Every line in the records below with the string "tail" is to be copied out.

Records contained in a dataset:
○ ○ ○
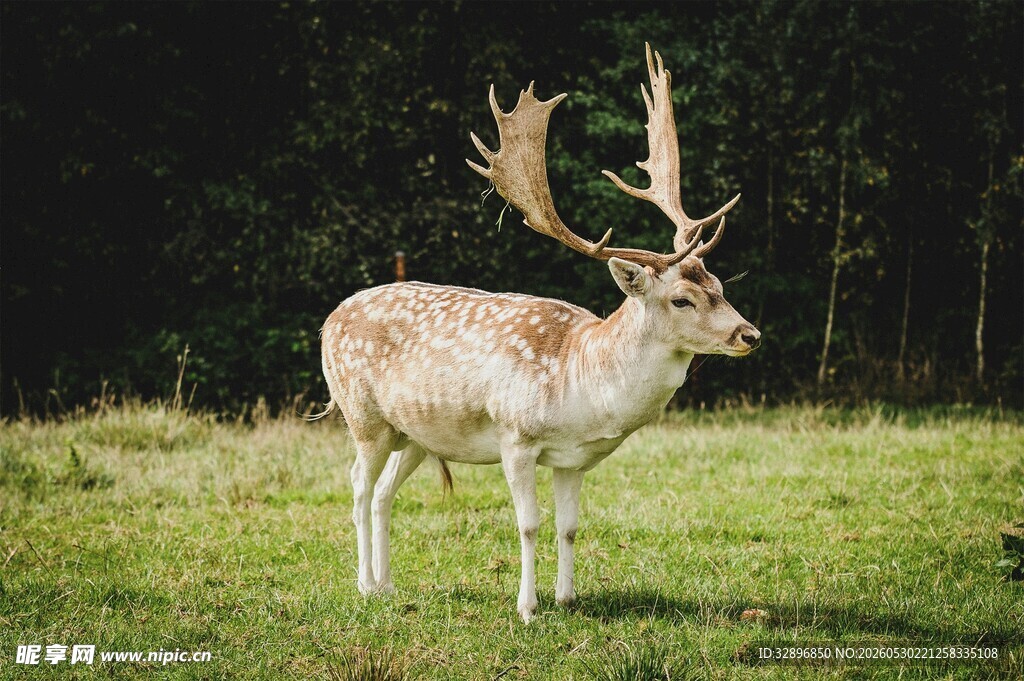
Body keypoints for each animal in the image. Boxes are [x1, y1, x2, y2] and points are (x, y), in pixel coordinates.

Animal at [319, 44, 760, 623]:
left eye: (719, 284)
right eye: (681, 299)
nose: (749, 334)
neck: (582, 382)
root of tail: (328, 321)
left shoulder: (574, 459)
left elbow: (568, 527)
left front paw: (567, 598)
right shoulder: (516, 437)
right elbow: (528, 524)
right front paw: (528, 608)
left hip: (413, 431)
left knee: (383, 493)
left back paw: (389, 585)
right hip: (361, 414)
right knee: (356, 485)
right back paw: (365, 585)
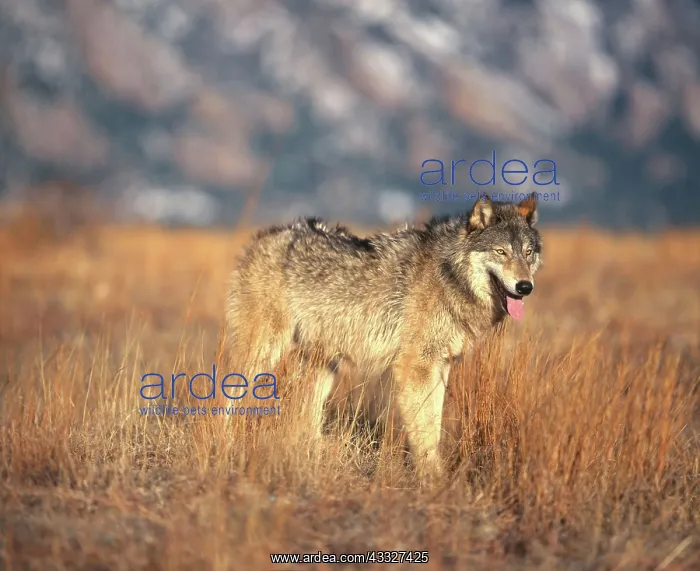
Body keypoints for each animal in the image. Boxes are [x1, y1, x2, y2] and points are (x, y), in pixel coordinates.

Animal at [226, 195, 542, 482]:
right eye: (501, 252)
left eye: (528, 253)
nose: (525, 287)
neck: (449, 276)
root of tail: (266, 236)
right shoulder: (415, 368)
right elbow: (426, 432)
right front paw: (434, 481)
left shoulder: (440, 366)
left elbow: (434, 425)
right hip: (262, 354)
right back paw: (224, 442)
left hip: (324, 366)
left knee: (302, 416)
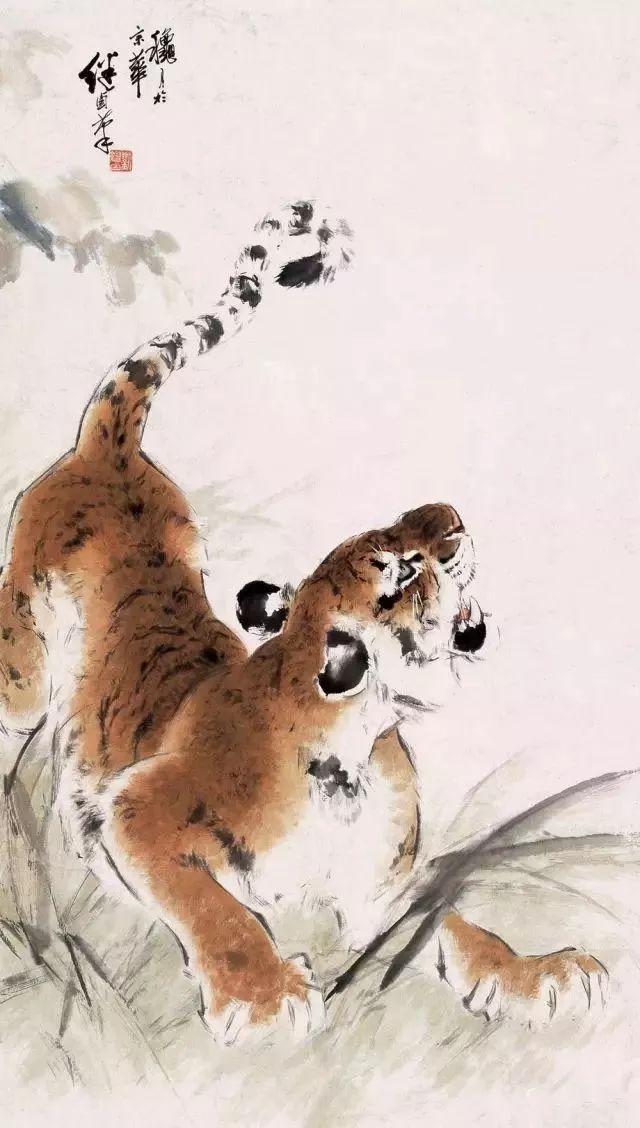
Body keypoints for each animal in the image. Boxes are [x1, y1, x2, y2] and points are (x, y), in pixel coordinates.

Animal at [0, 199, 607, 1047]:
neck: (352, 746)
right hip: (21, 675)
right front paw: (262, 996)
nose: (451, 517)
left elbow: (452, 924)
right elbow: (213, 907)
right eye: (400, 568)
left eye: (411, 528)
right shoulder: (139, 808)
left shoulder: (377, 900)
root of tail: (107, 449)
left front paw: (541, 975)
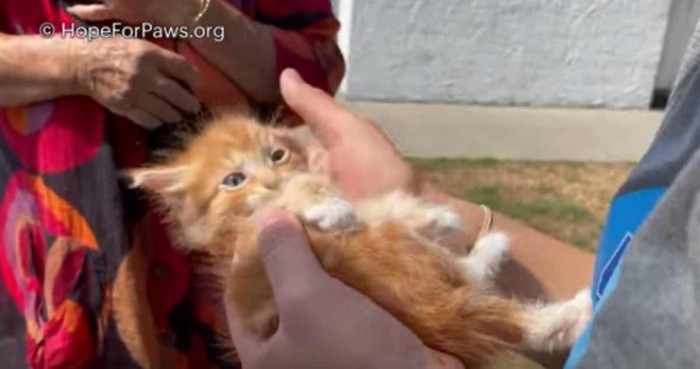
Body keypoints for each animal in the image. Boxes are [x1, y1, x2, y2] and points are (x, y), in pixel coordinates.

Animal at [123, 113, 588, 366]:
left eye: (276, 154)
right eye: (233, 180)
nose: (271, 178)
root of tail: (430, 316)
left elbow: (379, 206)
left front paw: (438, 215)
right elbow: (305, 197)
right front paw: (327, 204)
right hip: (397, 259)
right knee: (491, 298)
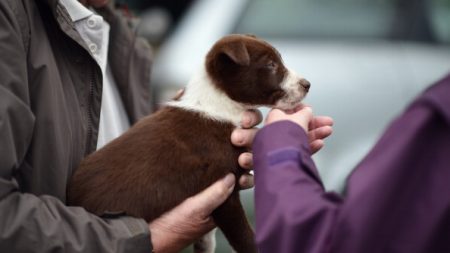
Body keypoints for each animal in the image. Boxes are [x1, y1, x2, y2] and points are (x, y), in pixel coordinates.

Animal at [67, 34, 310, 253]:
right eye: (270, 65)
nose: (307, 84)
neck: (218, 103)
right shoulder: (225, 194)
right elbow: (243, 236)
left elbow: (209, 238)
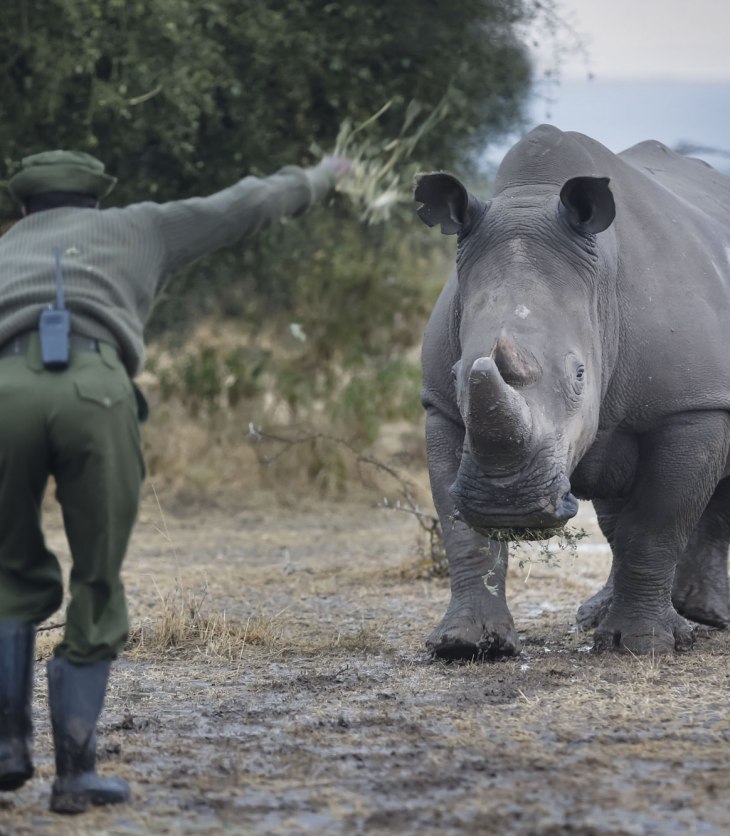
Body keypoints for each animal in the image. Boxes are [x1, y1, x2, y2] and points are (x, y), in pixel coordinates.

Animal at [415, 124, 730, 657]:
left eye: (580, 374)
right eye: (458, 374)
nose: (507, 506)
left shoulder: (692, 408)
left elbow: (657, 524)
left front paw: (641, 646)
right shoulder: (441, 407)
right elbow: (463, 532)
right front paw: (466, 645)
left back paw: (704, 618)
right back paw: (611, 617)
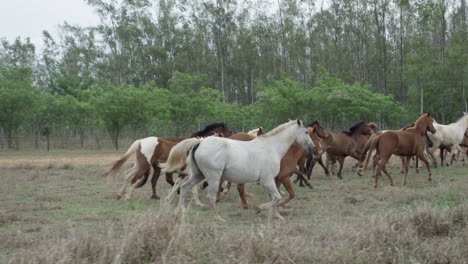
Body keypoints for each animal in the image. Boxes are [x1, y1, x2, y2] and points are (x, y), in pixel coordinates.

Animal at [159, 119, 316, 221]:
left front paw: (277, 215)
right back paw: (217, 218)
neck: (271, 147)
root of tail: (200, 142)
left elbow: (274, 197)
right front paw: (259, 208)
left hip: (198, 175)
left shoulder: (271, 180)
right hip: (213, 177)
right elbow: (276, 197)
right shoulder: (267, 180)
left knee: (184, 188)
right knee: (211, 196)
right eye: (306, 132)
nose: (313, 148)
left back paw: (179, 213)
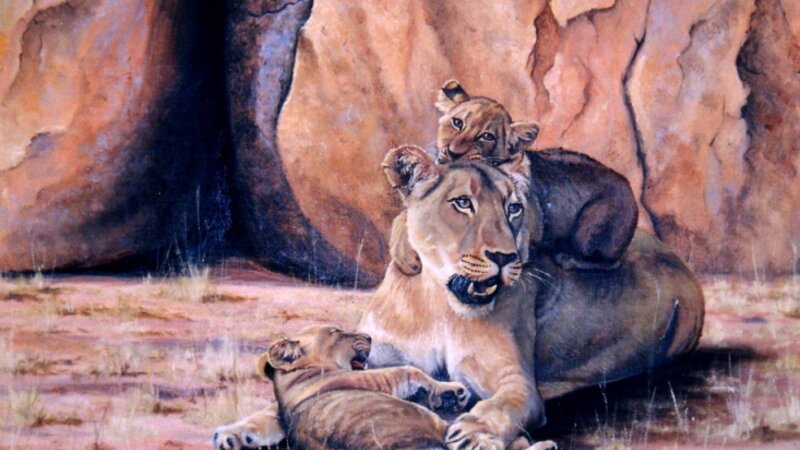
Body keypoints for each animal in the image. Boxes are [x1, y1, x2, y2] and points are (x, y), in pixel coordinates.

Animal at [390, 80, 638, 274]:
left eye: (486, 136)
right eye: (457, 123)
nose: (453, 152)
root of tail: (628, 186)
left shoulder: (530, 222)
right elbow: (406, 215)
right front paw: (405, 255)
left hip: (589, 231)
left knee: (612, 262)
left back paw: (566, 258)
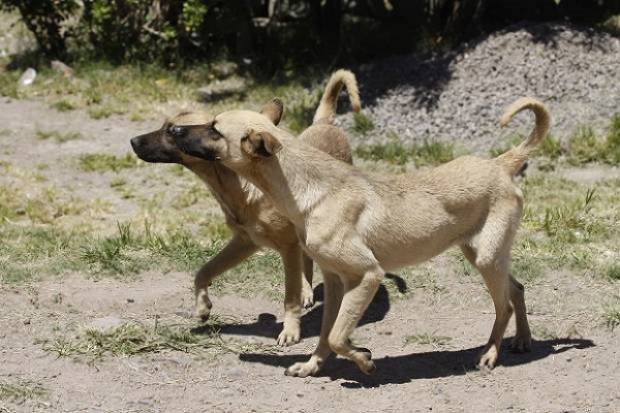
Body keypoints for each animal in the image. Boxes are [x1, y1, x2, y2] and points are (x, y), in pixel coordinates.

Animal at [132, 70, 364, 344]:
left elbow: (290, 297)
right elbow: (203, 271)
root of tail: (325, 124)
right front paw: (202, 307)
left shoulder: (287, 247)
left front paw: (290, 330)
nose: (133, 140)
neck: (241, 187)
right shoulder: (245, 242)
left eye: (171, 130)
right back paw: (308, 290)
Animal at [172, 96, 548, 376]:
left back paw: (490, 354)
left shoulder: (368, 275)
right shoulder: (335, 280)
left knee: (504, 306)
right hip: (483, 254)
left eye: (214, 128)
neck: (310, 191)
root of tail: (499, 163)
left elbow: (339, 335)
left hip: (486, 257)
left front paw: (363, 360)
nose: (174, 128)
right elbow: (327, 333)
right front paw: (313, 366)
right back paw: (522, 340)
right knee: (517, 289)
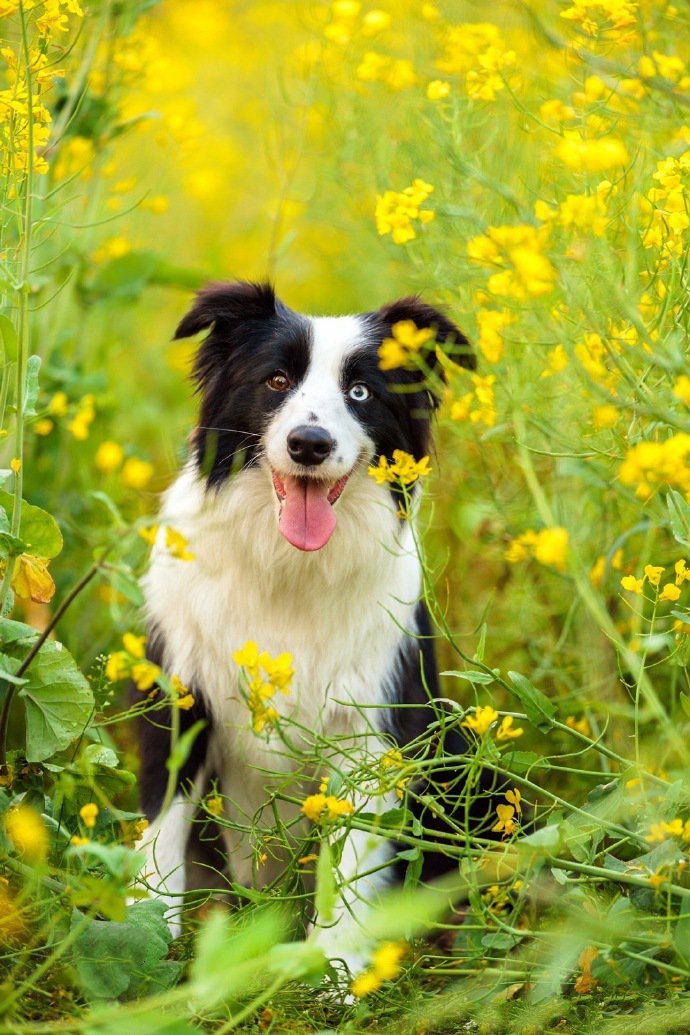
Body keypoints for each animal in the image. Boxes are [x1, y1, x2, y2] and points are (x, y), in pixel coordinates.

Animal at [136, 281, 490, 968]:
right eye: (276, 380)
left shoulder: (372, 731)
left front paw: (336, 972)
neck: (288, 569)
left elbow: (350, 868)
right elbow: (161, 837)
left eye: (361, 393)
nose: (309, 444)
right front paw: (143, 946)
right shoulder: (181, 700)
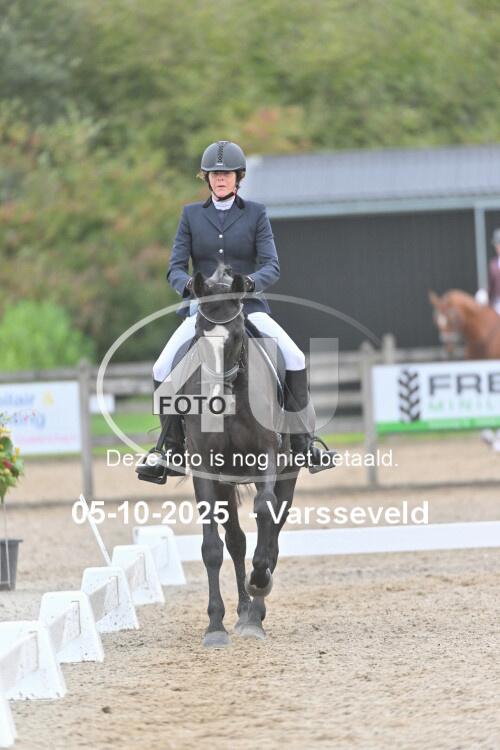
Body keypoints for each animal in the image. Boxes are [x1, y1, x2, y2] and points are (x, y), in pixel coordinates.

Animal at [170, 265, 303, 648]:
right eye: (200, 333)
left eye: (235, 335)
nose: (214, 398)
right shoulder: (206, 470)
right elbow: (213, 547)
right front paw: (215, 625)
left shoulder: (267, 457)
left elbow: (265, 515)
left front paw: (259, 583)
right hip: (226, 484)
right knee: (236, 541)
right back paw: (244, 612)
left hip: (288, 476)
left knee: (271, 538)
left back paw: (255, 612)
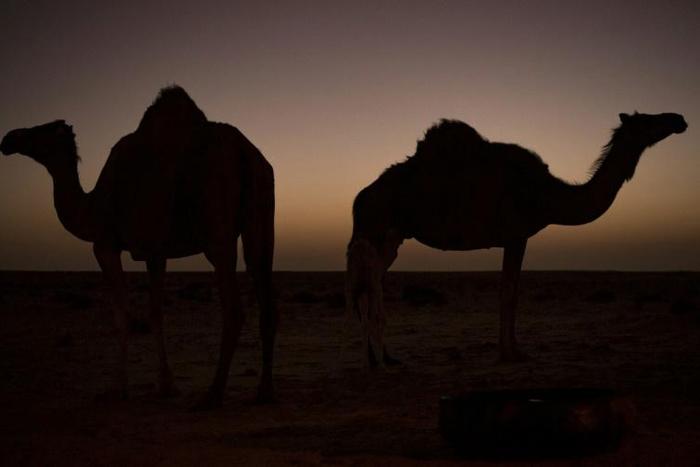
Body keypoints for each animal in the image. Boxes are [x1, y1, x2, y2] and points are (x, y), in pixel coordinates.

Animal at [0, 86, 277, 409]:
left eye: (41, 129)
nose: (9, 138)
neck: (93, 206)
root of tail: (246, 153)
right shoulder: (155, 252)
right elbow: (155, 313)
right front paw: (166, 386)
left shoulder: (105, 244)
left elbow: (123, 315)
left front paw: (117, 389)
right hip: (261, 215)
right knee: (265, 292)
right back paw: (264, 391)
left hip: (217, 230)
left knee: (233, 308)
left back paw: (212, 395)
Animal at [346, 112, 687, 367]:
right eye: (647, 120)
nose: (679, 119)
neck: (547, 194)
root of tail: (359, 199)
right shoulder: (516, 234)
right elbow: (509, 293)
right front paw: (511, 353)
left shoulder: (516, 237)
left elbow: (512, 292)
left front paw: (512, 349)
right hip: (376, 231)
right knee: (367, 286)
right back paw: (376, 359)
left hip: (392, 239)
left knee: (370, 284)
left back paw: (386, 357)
○ ○ ○
ANSWER BOX →
root of tail: (328, 321)
root of tail: (266, 236)
root of tail: (107, 449)
root of tail: (430, 316)
root of tail: (200, 142)
root of tail: (628, 186)
root of tail: (325, 124)
root of tail: (499, 163)
root of tail: (246, 153)
root of tail: (359, 199)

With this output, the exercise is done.